Desde sua criação, foram realizados dois pedidos de prorrogação para continuidade da Mesa: um primeiro, feito pela União através da AGU, no final do mês de fevereiro, cujo aceite adiou a discussão conciliatória até o início deste mês (2); e um segundo, requerido no último dia 9, em pleno ATL, pelas advocacias da Câmara e do Senado Federal e, por mais uma vez, pela União.

“Toda vez que tentarem continuar com essa Conciliação, vai morrer Guarani, vai ressoar como morte lá”

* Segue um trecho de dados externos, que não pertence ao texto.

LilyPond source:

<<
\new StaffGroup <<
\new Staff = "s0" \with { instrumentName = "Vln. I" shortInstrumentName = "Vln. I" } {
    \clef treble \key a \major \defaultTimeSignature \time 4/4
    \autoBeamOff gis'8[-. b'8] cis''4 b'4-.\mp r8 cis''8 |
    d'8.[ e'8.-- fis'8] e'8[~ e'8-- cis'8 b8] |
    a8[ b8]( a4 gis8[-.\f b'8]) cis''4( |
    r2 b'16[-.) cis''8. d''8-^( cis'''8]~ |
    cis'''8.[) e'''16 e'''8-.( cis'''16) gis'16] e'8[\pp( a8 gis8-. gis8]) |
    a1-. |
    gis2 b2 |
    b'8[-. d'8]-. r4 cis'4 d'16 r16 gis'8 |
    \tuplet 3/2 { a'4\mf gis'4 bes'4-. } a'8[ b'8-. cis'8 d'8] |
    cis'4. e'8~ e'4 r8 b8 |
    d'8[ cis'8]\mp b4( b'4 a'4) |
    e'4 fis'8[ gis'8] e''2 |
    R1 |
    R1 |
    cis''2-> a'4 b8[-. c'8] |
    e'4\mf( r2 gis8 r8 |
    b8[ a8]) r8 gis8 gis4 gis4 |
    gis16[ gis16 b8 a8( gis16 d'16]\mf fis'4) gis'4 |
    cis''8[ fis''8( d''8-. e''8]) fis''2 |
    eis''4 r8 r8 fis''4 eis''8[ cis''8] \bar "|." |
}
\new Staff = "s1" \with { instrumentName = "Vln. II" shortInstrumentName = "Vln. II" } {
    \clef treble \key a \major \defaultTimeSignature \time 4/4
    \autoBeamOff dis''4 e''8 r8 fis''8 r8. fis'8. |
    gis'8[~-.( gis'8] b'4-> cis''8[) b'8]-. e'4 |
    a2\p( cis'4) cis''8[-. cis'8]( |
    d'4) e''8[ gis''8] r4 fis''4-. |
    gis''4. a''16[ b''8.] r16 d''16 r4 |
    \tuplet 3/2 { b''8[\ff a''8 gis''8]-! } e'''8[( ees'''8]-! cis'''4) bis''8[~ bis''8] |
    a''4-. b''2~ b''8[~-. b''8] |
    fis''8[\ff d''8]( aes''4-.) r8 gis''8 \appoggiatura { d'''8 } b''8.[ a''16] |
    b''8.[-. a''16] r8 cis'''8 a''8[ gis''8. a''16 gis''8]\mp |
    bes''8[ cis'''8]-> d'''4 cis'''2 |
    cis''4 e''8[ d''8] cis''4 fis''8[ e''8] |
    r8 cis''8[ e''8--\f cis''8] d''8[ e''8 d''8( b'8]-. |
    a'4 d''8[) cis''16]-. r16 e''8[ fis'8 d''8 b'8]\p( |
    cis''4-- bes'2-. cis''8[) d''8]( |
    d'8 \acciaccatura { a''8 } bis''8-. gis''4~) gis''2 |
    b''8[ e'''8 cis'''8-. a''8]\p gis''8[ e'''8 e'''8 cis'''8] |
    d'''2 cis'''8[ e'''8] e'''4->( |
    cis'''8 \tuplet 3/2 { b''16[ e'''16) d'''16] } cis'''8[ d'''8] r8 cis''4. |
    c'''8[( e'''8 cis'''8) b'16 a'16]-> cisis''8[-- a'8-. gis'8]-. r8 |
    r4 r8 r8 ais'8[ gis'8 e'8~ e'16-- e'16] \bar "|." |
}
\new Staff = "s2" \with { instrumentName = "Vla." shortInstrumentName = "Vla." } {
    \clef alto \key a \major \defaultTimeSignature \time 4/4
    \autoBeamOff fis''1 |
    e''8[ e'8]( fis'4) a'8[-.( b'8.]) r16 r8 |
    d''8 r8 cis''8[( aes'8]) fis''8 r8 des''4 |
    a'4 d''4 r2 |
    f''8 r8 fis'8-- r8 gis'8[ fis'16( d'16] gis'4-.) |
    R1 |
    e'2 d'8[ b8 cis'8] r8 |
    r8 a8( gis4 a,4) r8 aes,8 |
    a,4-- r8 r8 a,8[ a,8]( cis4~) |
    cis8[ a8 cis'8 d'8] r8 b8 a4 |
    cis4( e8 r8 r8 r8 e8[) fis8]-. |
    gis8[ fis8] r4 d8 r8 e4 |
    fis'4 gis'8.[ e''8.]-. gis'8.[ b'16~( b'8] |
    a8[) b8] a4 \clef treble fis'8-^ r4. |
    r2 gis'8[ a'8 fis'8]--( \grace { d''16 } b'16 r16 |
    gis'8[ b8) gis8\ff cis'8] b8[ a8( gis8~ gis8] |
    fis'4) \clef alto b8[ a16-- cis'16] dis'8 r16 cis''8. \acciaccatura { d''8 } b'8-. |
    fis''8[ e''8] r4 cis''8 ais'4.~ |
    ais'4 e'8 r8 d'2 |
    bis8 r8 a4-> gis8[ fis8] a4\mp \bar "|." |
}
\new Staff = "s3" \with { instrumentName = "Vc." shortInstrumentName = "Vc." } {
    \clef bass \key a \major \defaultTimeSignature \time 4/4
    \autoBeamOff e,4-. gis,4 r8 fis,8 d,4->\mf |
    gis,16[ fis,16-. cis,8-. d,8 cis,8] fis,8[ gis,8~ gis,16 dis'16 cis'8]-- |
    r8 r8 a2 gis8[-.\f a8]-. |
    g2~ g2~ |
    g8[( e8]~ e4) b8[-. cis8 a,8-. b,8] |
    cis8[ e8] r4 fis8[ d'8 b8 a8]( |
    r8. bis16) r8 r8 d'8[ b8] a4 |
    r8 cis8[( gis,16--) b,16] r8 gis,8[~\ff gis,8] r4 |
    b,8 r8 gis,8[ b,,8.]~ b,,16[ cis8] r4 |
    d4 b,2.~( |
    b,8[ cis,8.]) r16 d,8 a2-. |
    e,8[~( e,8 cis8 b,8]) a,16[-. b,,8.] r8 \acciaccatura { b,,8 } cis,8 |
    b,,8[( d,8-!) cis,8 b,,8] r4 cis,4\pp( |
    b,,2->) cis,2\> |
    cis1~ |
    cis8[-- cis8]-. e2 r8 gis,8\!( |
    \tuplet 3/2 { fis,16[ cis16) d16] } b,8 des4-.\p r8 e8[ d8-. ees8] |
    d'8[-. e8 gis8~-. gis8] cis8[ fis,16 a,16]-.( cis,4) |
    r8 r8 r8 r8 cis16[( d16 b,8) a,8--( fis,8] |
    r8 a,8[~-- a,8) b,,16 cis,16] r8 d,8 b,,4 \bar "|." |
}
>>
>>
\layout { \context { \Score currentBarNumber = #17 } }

Delegação Guarani Kaiowá realiza reza em frente a AGU e pedem o fim da Mesa de Conciliação. Foto: Maiara Dourado/Cimi

Para Valdelice Veron, uma das lideranças Guarani Kaiowá, prorrogar a Mesa de Conciliação é dar continuidade a política de morte imposta ao seu povo. “Toda vez que tentarem continuar com essa Conciliação, vai morrer Guarani, vai ressoar como morte lá. A mesa de conciliação é literalmente uma arma apontada para nossa cabeça, para negociar nossos direitos. Nós não queremos a mesa de conciliação”, declarou a liderança durante o ato realizado em frente ao STF.

Em carta entregue à AGU, lideranças Guarani Kaiowá foram contundentes ao pedir a saída da União da Mesa. “Exigimos que se retirem da Mesa de Negociação e que retirem a posição pela continuidade da mesma. Caso contrário a história mostrará o que estão fazendo, em cada gota de sangue do nosso povo que for derramada sobre a terra que vocês deixaram de demarcar e proteger ou que tenham negociado”, afirmam em um trecho da carta.